Love and Change.


“To love someone long-term is to attend a thousand funerals of the people they used to be. The people they're too exhausted to be any longer. The people they grew out of, the people they never ended up growing into."

“We so badly want the people we love to get their spark back when it burns out, to become speedily found when they are lost. But it is not our job to hold anyone accountable to the people they used to be. It is our job to travel with them between each version and to honour what emerges along the way. Sometimes it will be an even more luminescent flame. Sometimes it will be a flicker that temporarily floods the room with a perfect and necessary darkness.”

Author Heidi Priebe

Thanks to my long-time friend Radha Stern who shared this quote with me after I posted “The Sorrows and Joys of Midlife Divorce.” When Oren and I first met in an airport nearly 33 years ago, we were two strangers picking up different people on the same plane. But we ended up “picking up” each other. We built a tiny home in San Francisco, and Oren became the head of design for my boutique hotel company. We had two dogs and a cat. We also had one of those early Macintosh computers at home, and our password was “Love and Change.”

Sadly, in midlife, we drifted apart after 11 years and went our separate ways, with Oren moving to Los Angeles and then back to Israel (where he grew up). We had both changed too much to appreciate each other anymore. Fast forward to a few years ago, where after having been in relationships with others for extended periods, we were now single again and marveling at how much we both loved Baja.

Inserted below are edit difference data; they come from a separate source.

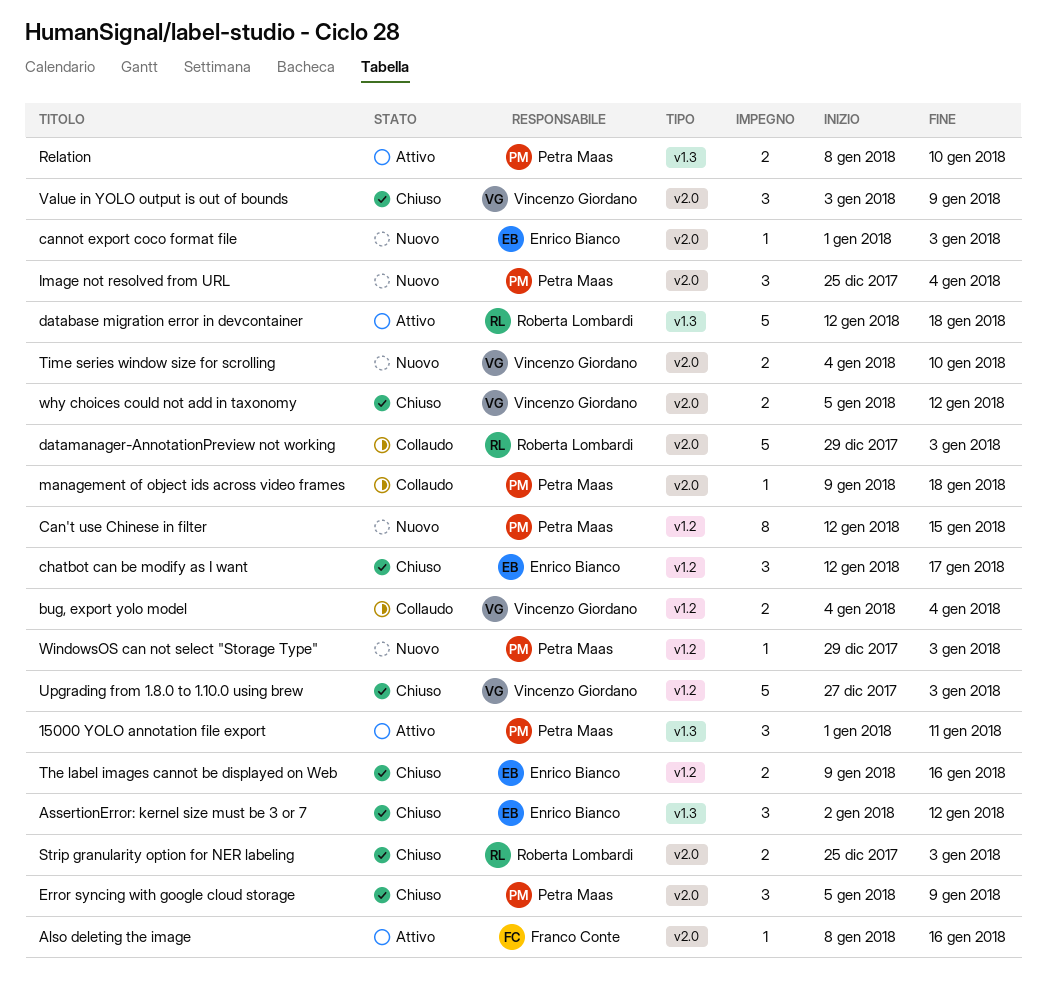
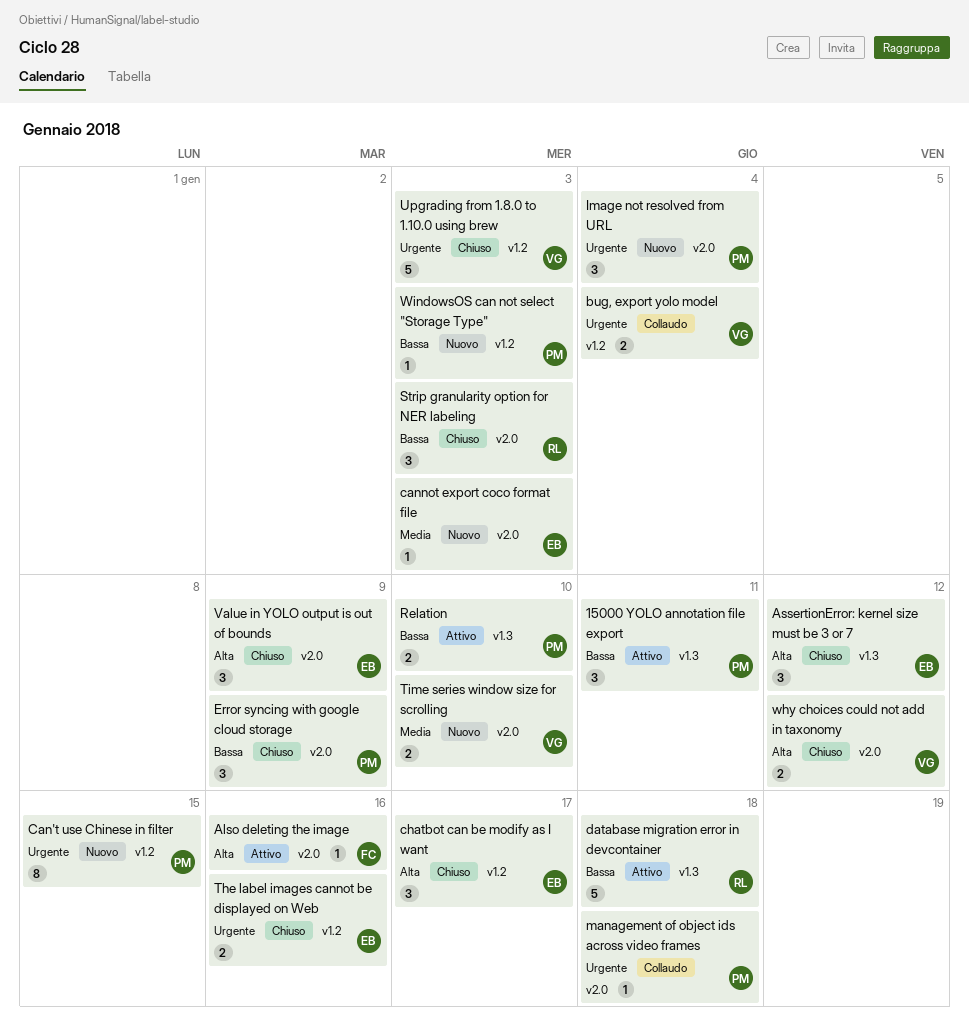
datamanager-AnnotationPreview not working: present -> none
Strip granularity option for NER labeling, estimate: 2 -> 3
Value in YOLO output is out of bounds, owner: Vincenzo Giordano -> Enrico Bianco

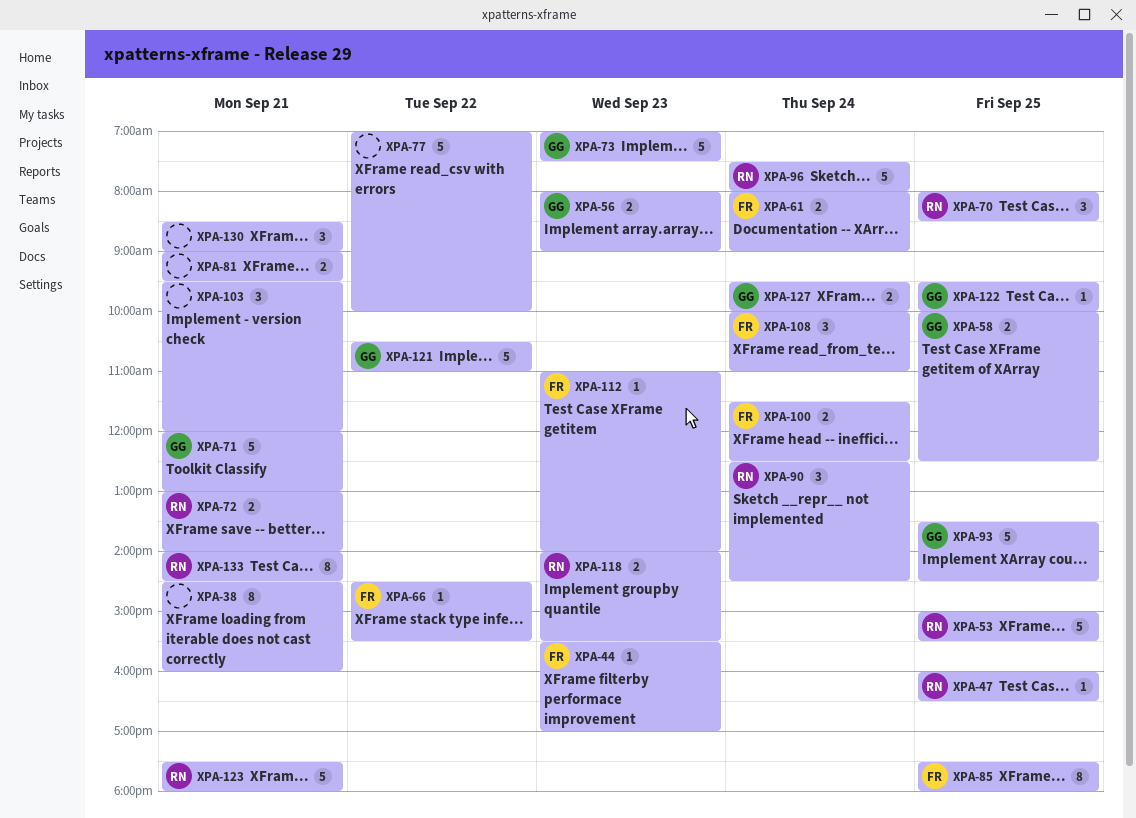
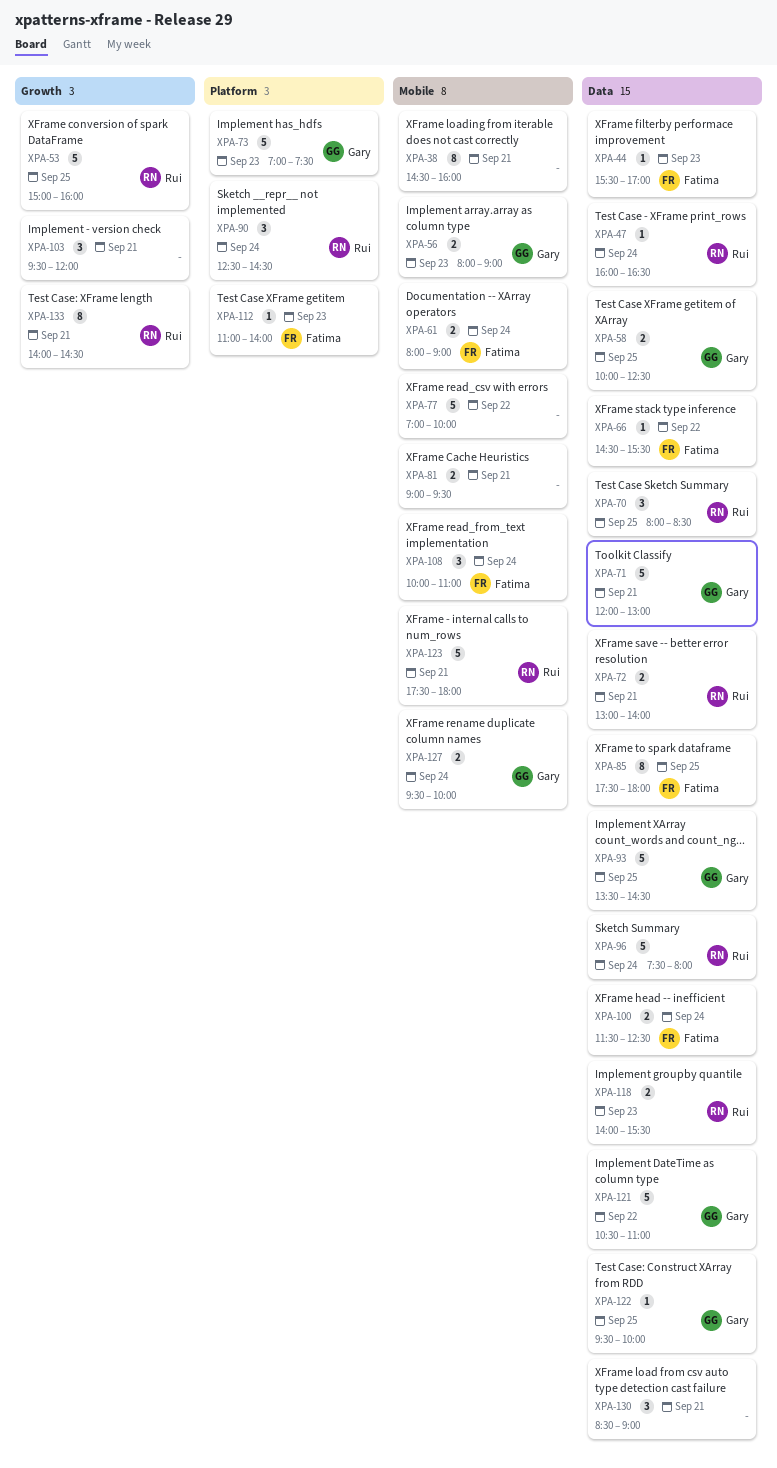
XPA-47, day: Sep 25 -> Sep 24
XPA-53, ends: 15:30 -> 16:00

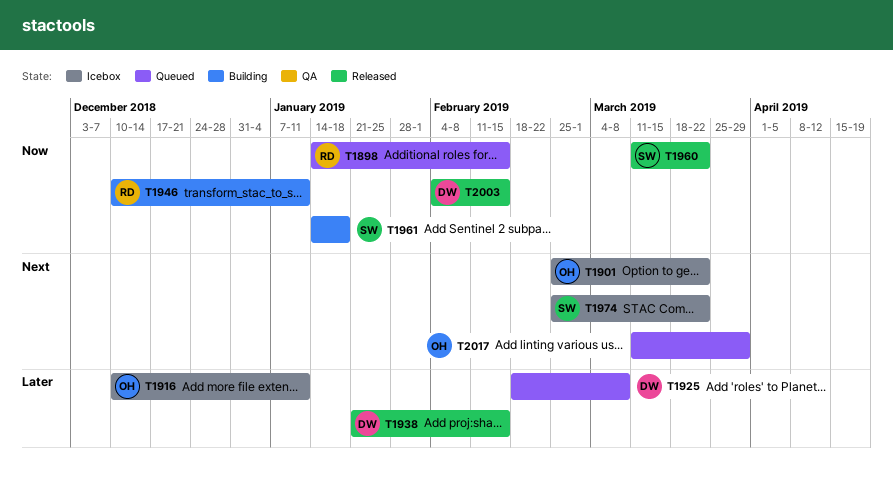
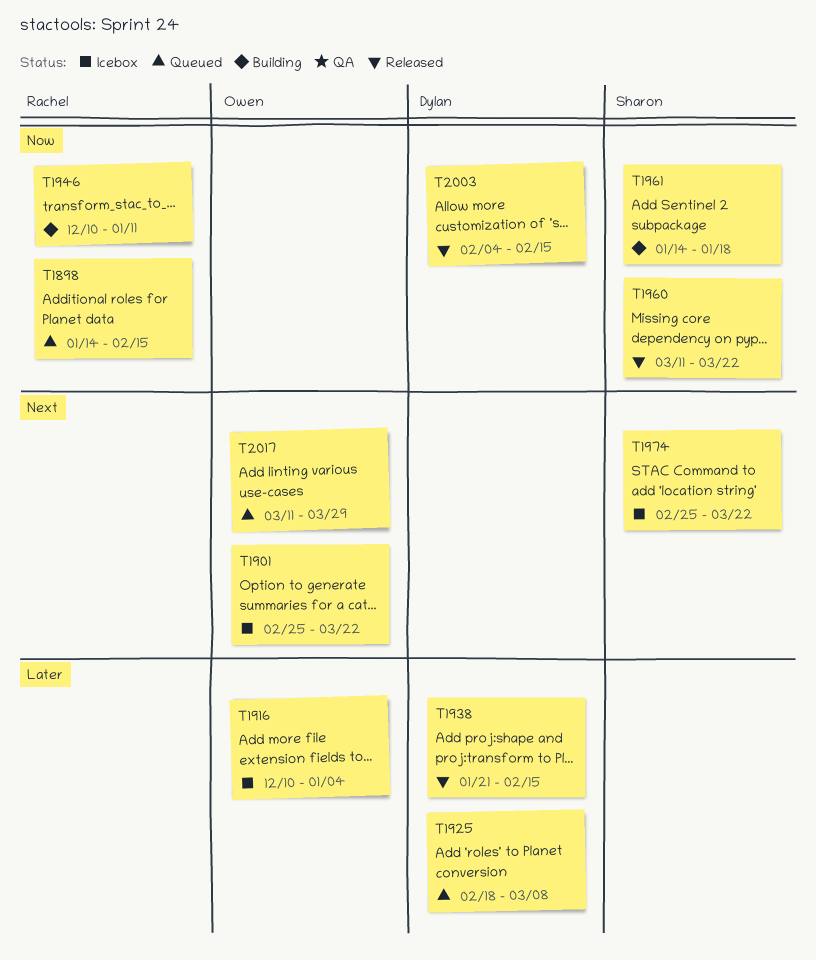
T1916, due: Jan 11 -> Jan 4

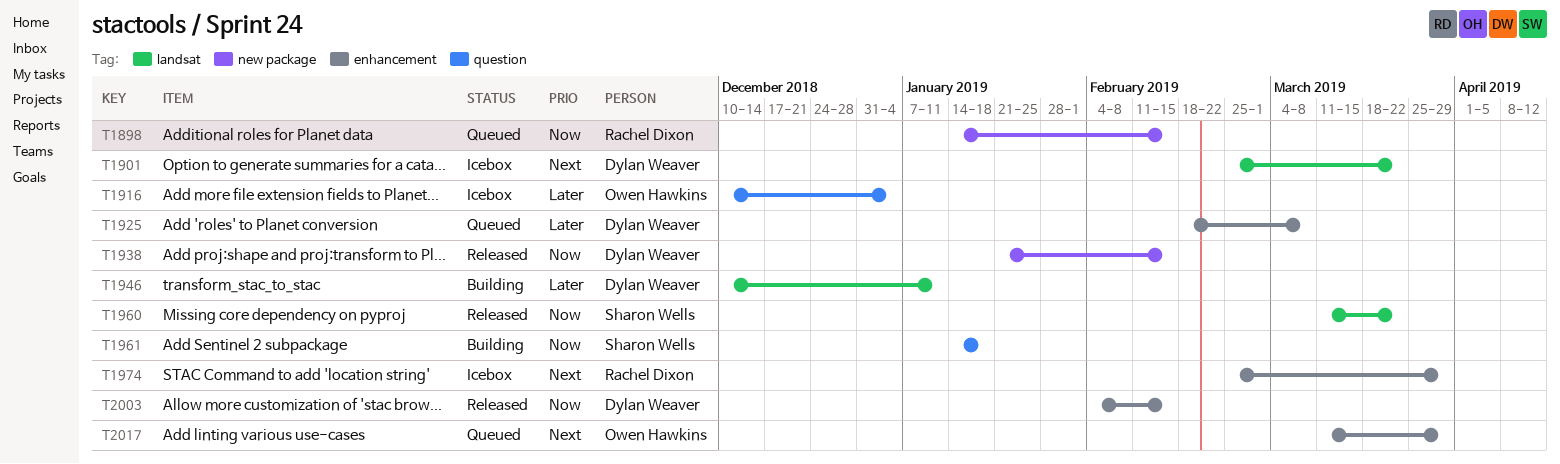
T1901, owner: Owen Hawkins -> Dylan Weaver
T1938, priority: Later -> Now
T1946, owner: Rachel Dixon -> Dylan Weaver
T1946, priority: Now -> Later
T1974, owner: Sharon Wells -> Rachel Dixon
T1974, due: Mar 22 -> Mar 29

Oren asked me if I wanted to find someone to grow old with. I smiled and said I was looking for someone to grow young with. Without missing a beat, Oren said, “Maybe you’re just looking for someone to grow with?” Touché. That’s when I realized that for as much as we had grown apart, Oren and I were now growing together again.

I’d never heard of Heidi Priebe before Radha shared this quote with me. Still, I’ve found her writing to perfectly capture the psychology of relationships, especially for those of us in midlife and beyond. Life is liminal. We’re often in between two things. Love is liminal as well. Without change, love is stagnant and confining. And, let’s face it, over the course of a lifetime with a long-time partner, we’re constantly changing.

Who knows, maybe we’re just meant to be enlightened witnesses for each other in our relationships? And, in that kind of relationship reciprocity, perhaps our job is to give ourselves (and others) the space to “evolve.” Ironically, the first four letters of evolve— evol—is love spelled backwards.

Maybe letting those around us change and evolve is the most profound love we can give.